> [Problem to solve]: Please copy the text of the listing below word for word, leaving out the pictures.

--- Source material ---

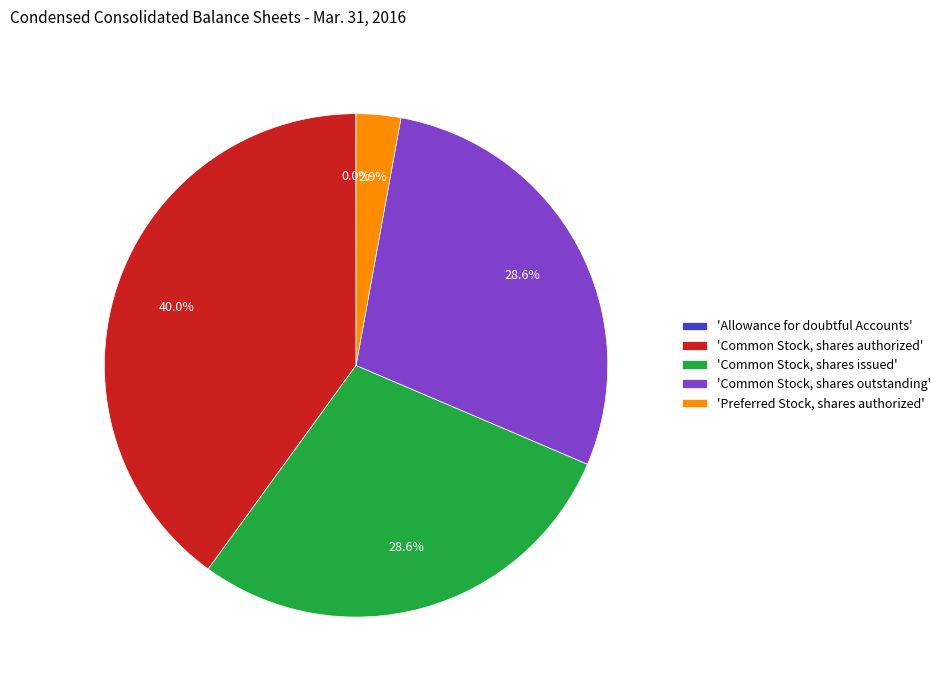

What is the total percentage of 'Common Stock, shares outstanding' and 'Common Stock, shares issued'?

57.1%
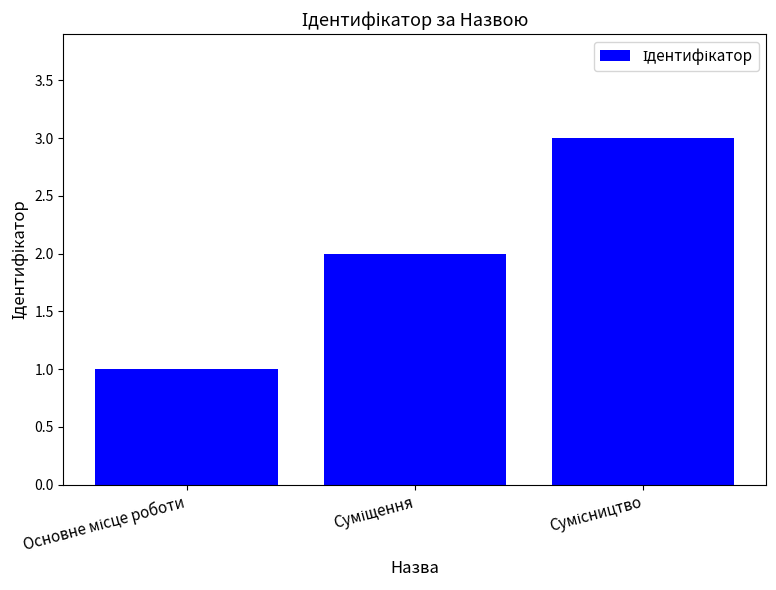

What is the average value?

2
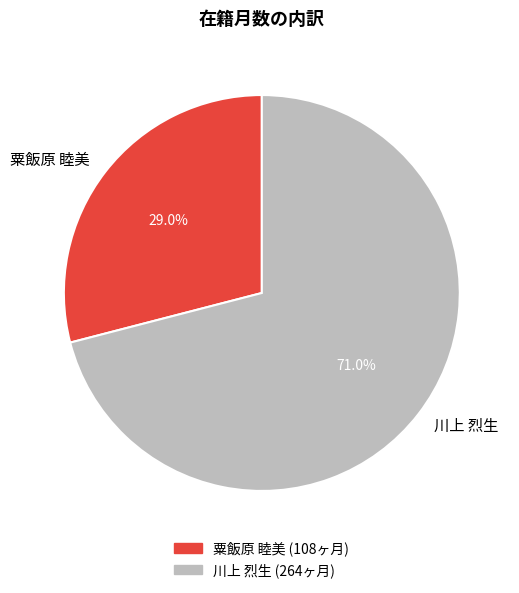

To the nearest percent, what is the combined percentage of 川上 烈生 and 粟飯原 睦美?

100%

---

> [Solution for this exercise]:
What is the total percentage of 'Common Stock, shares outstanding' and 'Common Stock, shares issued'?

57.1%

What is the average value?

2

To the nearest percent, what is the combined percentage of 川上 烈生 and 粟飯原 睦美?

100%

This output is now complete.